Print every line of text in the data below exactly as it appears, leaving out the pictures.
******
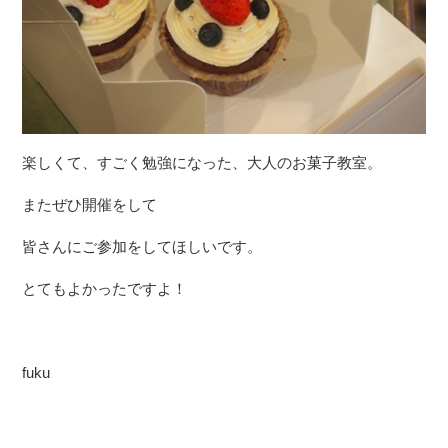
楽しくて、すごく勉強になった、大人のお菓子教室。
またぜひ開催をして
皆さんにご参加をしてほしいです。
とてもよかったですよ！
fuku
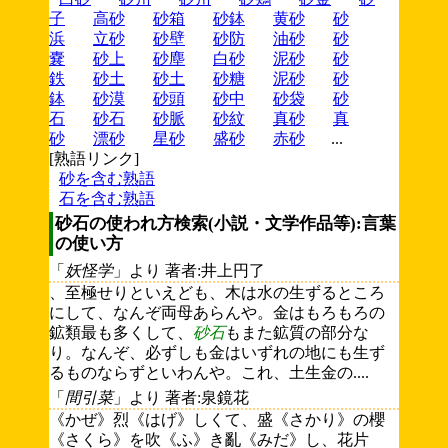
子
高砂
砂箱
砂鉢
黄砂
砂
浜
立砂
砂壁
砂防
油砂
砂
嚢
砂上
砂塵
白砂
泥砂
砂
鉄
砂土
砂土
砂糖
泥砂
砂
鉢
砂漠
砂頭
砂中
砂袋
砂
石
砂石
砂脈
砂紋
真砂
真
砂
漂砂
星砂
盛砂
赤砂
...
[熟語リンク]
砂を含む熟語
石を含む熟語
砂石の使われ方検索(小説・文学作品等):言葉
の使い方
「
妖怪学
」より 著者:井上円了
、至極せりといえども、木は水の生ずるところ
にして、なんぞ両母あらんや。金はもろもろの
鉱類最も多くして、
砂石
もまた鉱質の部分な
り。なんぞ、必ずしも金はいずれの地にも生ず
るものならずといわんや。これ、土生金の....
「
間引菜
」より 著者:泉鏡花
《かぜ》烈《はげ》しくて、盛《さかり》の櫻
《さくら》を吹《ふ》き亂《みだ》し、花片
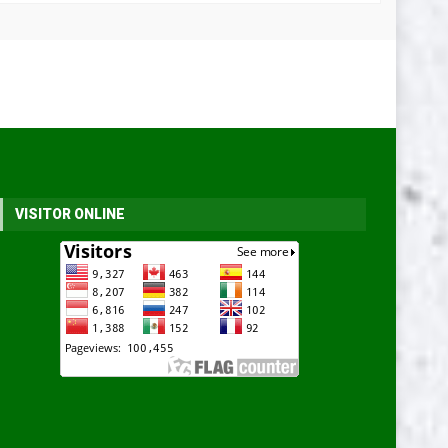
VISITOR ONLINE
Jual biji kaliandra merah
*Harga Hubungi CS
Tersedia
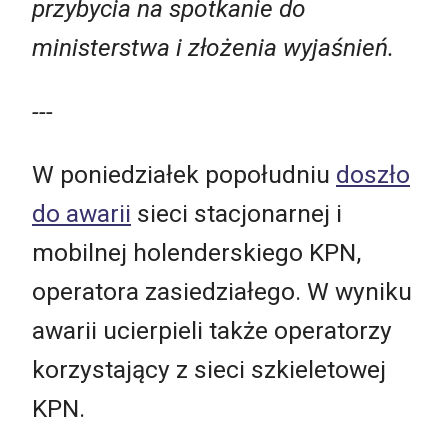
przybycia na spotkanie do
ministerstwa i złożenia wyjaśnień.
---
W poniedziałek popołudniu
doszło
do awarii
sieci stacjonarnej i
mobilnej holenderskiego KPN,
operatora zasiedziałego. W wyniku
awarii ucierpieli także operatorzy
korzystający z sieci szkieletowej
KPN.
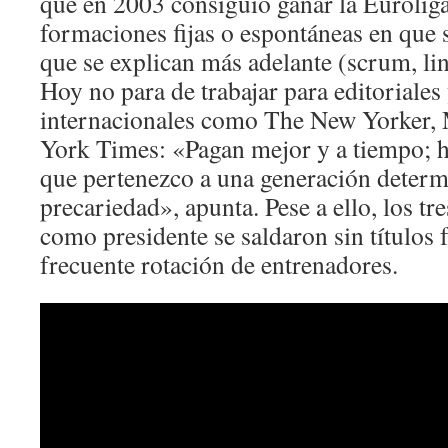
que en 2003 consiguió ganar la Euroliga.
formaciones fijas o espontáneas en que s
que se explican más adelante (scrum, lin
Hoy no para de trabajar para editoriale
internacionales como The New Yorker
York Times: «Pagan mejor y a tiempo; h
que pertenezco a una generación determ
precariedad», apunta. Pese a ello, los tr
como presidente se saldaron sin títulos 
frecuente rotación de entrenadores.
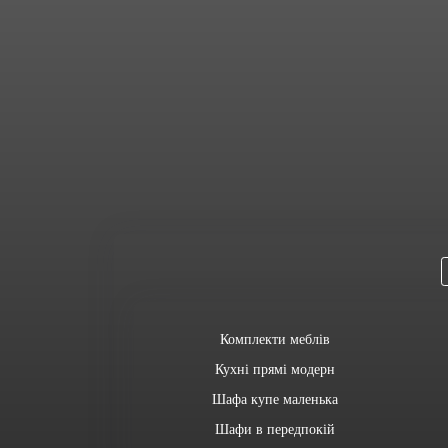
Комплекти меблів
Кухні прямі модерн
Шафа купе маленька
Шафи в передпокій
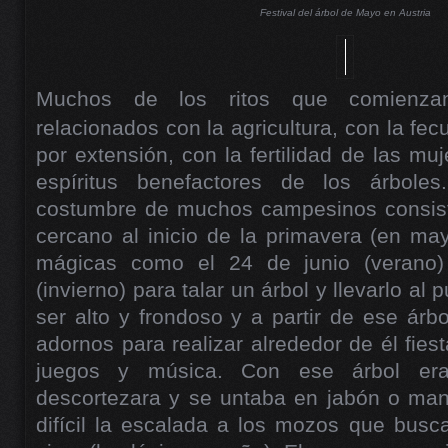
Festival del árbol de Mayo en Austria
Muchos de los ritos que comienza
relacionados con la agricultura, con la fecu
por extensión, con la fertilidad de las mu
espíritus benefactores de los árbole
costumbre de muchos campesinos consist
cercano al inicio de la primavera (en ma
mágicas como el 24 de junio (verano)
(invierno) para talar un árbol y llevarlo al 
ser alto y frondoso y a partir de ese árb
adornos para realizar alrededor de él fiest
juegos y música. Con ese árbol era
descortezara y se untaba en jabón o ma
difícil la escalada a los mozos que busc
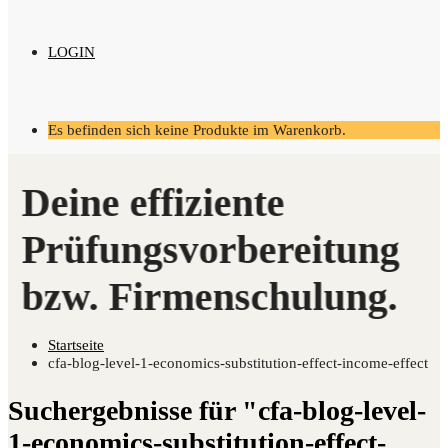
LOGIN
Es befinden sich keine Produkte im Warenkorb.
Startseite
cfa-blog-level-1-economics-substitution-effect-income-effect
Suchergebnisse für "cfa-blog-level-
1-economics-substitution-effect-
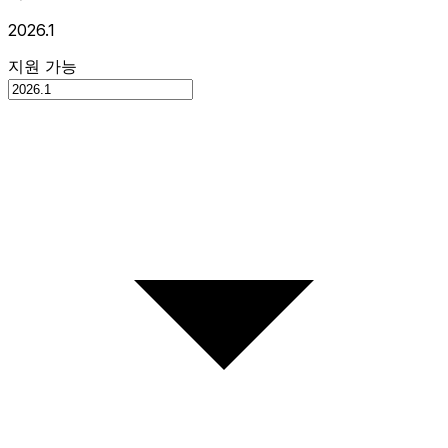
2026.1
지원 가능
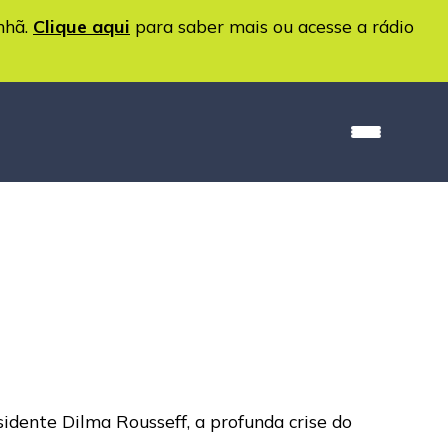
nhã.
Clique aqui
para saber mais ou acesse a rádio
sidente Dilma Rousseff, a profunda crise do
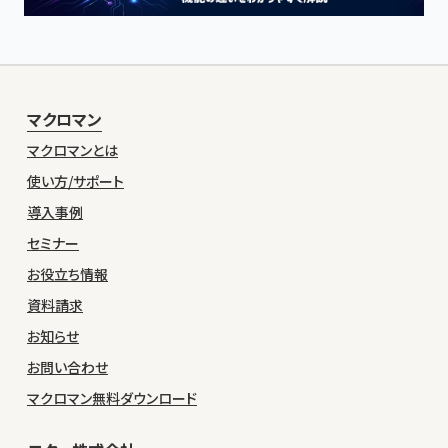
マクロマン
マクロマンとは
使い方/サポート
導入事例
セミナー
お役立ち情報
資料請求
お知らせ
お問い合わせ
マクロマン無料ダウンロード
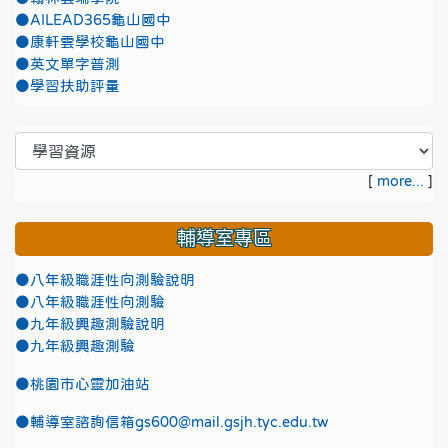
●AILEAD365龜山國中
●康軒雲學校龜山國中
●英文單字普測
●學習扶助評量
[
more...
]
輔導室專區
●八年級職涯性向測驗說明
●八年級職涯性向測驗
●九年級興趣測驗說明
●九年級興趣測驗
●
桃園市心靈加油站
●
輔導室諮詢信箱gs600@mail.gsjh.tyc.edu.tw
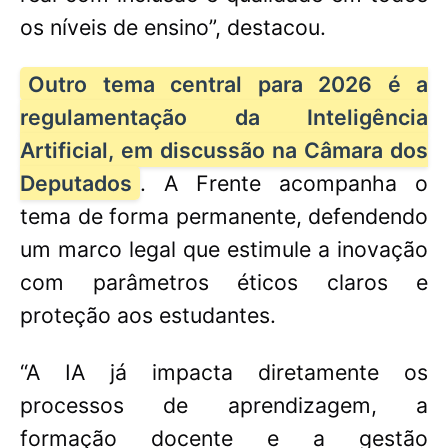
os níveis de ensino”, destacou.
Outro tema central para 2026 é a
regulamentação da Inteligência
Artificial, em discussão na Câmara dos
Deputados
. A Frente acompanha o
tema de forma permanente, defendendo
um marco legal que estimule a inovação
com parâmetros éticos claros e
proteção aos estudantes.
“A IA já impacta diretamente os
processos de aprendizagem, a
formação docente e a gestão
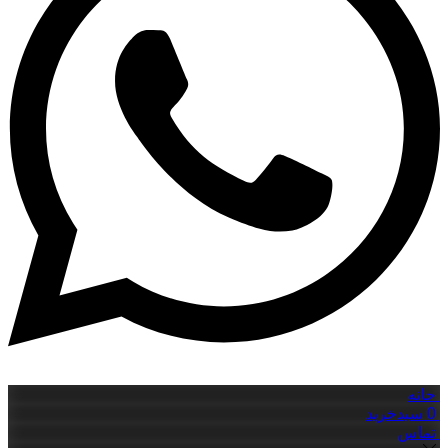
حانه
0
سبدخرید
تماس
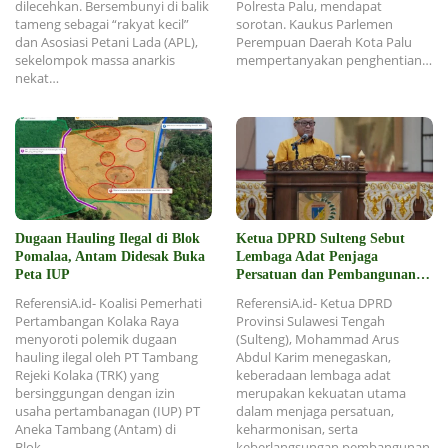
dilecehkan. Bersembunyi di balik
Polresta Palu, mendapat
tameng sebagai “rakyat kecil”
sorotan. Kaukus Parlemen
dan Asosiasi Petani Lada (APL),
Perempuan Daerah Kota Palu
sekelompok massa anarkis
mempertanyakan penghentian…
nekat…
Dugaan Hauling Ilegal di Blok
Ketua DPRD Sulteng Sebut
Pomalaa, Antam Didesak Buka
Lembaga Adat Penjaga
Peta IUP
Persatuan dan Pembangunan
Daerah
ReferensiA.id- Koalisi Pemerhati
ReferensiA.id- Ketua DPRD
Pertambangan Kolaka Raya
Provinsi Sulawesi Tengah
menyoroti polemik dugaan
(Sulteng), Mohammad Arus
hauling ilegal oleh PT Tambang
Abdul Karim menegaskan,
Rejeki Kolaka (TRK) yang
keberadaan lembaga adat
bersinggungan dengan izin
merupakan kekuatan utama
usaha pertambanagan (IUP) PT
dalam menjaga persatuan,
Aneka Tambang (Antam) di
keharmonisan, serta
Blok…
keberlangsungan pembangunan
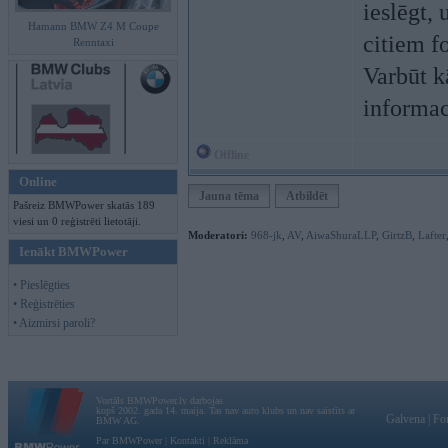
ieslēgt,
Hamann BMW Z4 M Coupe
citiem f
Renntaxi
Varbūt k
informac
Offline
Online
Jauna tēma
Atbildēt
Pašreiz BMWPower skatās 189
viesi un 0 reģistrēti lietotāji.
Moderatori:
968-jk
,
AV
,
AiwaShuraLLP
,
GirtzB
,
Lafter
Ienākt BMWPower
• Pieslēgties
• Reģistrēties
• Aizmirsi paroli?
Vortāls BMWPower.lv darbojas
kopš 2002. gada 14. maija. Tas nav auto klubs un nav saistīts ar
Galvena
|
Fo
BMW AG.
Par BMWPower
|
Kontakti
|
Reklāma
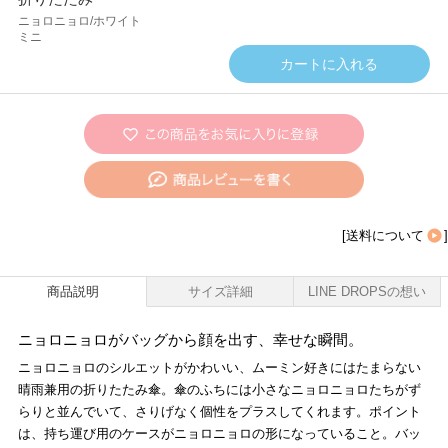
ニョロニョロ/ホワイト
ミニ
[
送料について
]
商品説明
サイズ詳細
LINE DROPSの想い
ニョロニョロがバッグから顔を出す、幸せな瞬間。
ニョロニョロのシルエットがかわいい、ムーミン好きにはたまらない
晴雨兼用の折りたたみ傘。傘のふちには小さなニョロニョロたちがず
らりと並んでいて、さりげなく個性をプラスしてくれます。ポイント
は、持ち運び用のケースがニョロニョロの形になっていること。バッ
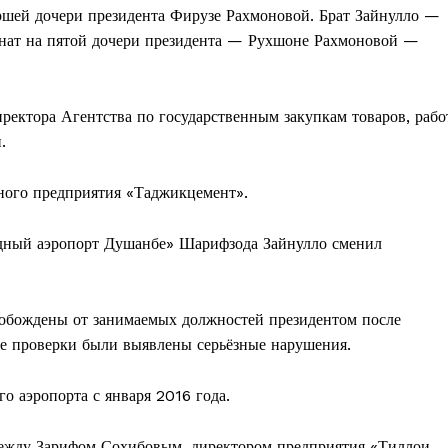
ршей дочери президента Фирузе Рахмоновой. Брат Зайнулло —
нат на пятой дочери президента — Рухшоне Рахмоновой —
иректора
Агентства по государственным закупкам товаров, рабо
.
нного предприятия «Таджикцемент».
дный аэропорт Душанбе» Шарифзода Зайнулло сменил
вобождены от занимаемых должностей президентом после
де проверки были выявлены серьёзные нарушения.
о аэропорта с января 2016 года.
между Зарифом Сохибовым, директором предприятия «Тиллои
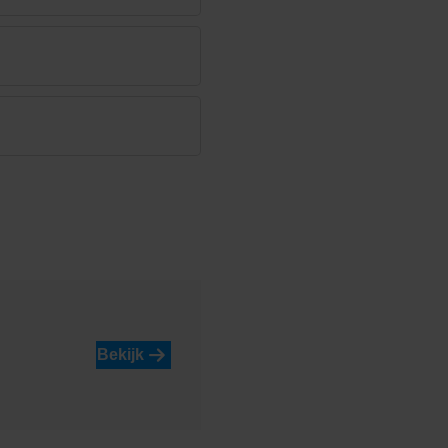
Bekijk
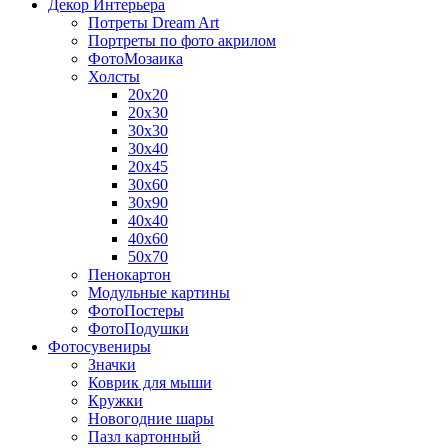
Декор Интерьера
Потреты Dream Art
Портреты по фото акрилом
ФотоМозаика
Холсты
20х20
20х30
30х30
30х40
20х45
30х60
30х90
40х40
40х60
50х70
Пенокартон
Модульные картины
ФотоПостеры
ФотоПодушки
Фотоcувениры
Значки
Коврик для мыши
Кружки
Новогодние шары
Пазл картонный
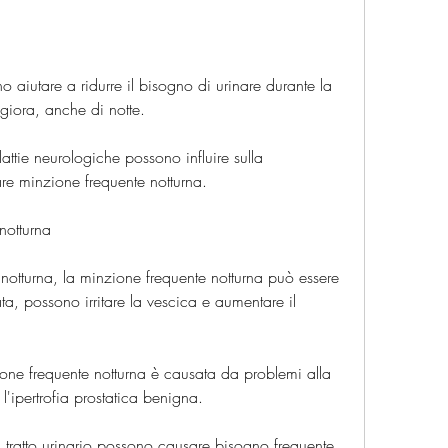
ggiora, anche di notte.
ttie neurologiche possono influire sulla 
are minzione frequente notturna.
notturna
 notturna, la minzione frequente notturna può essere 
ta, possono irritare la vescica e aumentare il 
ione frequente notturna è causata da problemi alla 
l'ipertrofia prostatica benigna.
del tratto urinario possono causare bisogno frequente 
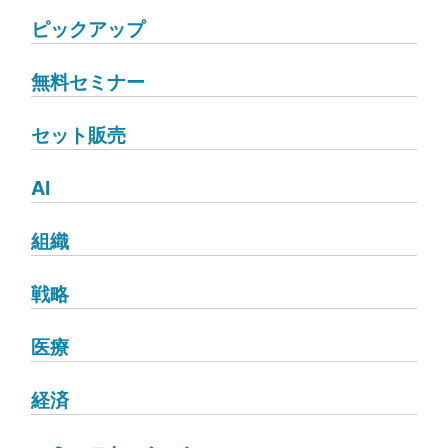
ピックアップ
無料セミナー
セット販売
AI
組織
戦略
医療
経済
******
### TASK OUTPUT:
楽しくて、すごく勉強になった、大人のお菓子教室。
またぜひ開催をして
皆さんにご参加をしてほしいです。
とてもよかったですよ！
fuku
子
高砂
砂箱
砂鉢
黄砂
砂
浜
立砂
砂壁
砂防
油砂
砂
嚢
砂上
砂塵
白砂
泥砂
砂
鉄
砂土
砂土
砂糖
泥砂
砂
鉢
砂漠
砂頭
砂中
砂袋
砂
石
砂石
砂脈
砂紋
真砂
真
砂
漂砂
星砂
盛砂
赤砂
...
[熟語リンク]
砂を含む熟語
石を含む熟語
砂石の使われ方検索(小説・文学作品等):言葉
の使い方
「
妖怪学
」より 著者:井上円了
、至極せりといえども、木は水の生ずるところ
にして、なんぞ両母あらんや。金はもろもろの
鉱類最も多くして、
砂石
もまた鉱質の部分な
り。なんぞ、必ずしも金はいずれの地にも生ず
るものならずといわんや。これ、土生金の....
「
間引菜
」より 著者:泉鏡花
《かぜ》烈《はげ》しくて、盛《さかり》の櫻
《さくら》を吹《ふ》き亂《みだ》し、花片
VISITOR ONLINE
Jual biji kaliandra merah
*Harga Hubungi CS
Tersedia
przybycia na spotkanie do
ministerstwa i złożenia wyjaśnień.
---
W poniedziałek popołudniu
doszło
do awarii
sieci stacjonarnej i
mobilnej holenderskiego KPN,
operatora zasiedziałego. W wyniku
awarii ucierpieli także operatorzy
korzystający z sieci szkieletowej
KPN.
que en 2003 consiguió ganar la Euroliga.
formaciones fijas o espontáneas en que s
que se explican más adelante (scrum, lin
Hoy no para de trabajar para editoriale
internacionales como The New Yorker
York Times: «Pagan mejor y a tiempo; h
que pertenezco a una generación determ
precariedad», apunta. Pese a ello, los tr
como presidente se saldaron sin títulos 
frecuente rotación de entrenadores.
Комплекти меблів
Кухні прямі модерн
Шафа купе маленька
Шафи в передпокій
Festival del árbol de Mayo en Austria
Muchos de los ritos que comienza
relacionados con la agricultura, con la fecu
por extensión, con la fertilidad de las mu
espíritus benefactores de los árbole
costumbre de muchos campesinos consist
cercano al inicio de la primavera (en ma
mágicas como el 24 de junio (verano)
(invierno) para talar un árbol y llevarlo al 
ser alto y frondoso y a partir de ese árb
adornos para realizar alrededor de él fiest
juegos y música. Con ese árbol era
descortezara y se untaba en jabón o ma
difícil la escalada a los mozos que busc
LOGIN
Es befinden sich keine Produkte im Warenkorb.
Startseite
cfa-blog-level-1-economics-substitution-effect-income-effect
Suchergebnisse für "cfa-blog-level-
1-economics-substitution-effect-
2026.1
지원 가능
nhã.
Clique aqui
para saber mais ou acesse a rádio
sidente Dilma Rousseff, a profunda crise do
マクロマン
マクロマンとは
使い方/サポート
導入事例
セミナー
お役立ち情報
資料請求
お知らせ
お問い合わせ
マクロマン無料ダウンロード
●AILEAD365龜山國中
●康軒雲學校龜山國中
●英文單字普測
●學習扶助評量
[
more...
]
輔導室專區
●八年級職涯性向測驗說明
●八年級職涯性向測驗
●九年級興趣測驗說明
●九年級興趣測驗
●
桃園市心靈加油站
●
輔導室諮詢信箱gs600@mail.gsjh.tyc.edu.tw
os níveis de ensino”, destacou.
Outro tema central para 2026 é a
regulamentação da Inteligência
Artificial, em discussão na Câmara dos
Deputados
. A Frente acompanha o
tema de forma permanente, defendendo
um marco legal que estimule a inovação
com parâmetros éticos claros e
proteção aos estudantes.
“A IA já impacta diretamente os
processos de aprendizagem, a
formação docente e a gestão
حانه
0
سبدخرید
تماس
dilecehkan. Bersembunyi di balik
Polresta Palu, mendapat
tameng sebagai “rakyat kecil”
sorotan. Kaukus Parlemen
dan Asosiasi Petani Lada (APL),
Perempuan Daerah Kota Palu
sekelompok massa anarkis
mempertanyakan penghentian…
nekat…
Dugaan Hauling Ilegal di Blok
Ketua DPRD Sulteng Sebut
Pomalaa, Antam Didesak Buka
Lembaga Adat Penjaga
Peta IUP
Persatuan dan Pembangunan
Daerah
ReferensiA.id- Koalisi Pemerhati
ReferensiA.id- Ketua DPRD
Pertambangan Kolaka Raya
Provinsi Sulawesi Tengah
menyoroti polemik dugaan
(Sulteng), Mohammad Arus
hauling ilegal oleh PT Tambang
Abdul Karim menegaskan,
Rejeki Kolaka (TRK) yang
keberadaan lembaga adat
bersinggungan dengan izin
merupakan kekuatan utama
usaha pertambanagan (IUP) PT
dalam menjaga persatuan,
Aneka Tambang (Antam) di
keharmonisan, serta
Blok…
keberlangsungan pembangunan
ieslēgt,
Hamann BMW Z4 M Coupe
citiem f
Renntaxi
Varbūt k
informac
Offline
Online
Jauna tēma
Atbildēt
Pašreiz BMWPower skatās 189
viesi un 0 reģistrēti lietotāji.
Moderatori:
968-jk
,
AV
,
AiwaShuraLLP
,
GirtzB
,
Lafter
Ienākt BMWPower
• Pieslēgties
• Reģistrēties
• Aizmirsi paroli?
Vortāls BMWPower.lv darbojas
kopš 2002. gada 14. maija. Tas nav auto klubs un nav saistīts ar
Galvena
|
Fo
BMW AG.
Par BMWPower
|
Kontakti
|
Reklāma
ニョロニョロ/ホワイト
ミニ
[
送料について
]
商品説明
サイズ詳細
LINE DROPSの想い
ニョロニョロがバッグから顔を出す、幸せな瞬間。
ニョロニョロのシルエットがかわいい、ムーミン好きにはたまらない
晴雨兼用の折りたたみ傘。傘のふちには小さなニョロニョロたちがず
らりと並んでいて、さりげなく個性をプラスしてくれます。ポイント
は、持ち運び用のケースがニョロニョロの形になっていること。バッ
ршей дочери президента Фирузе Рахмоновой. Брат Зайнулло —
нат на пятой дочери президента — Рухшоне Рахмоновой —
иректора
Агентства по государственным закупкам товаров, рабо
.
нного предприятия «Таджикцемент».
дный аэропорт Душанбе» Шарифзода Зайнулло сменил
вобождены от занимаемых должностей президентом после
де проверки были выявлены серьёзные нарушения.
о аэропорта с января 2016 года.
между Зарифом Сохибовым, директором предприятия «Тиллои
Bekijk
Декор Интерьера
Потреты Dream Art
Портреты по фото акрилом
ФотоМозаика
Холсты
20х20
20х30
30х30
30х40
20х45
30х60
30х90
40х40
40х60
50х70
Пенокартон
Модульные картины
ФотоПостеры
ФотоПодушки
Фотоcувениры
Значки
Коврик для мыши
Кружки
Новогодние шары
Пазл картонный
ggiora, anche di notte.
ttie neurologiche possono influire sulla 
are minzione frequente notturna.
notturna
 notturna, la minzione frequente notturna può essere 
ta, possono irritare la vescica e aumentare il 
ione frequente notturna è causata da problemi alla 
l'ipertrofia prostatica benigna.
del tratto urinario possono causare bisogno frequente 
ピックアップ
無料セミナー
セット販売
AI
組織
戦略
医療
経済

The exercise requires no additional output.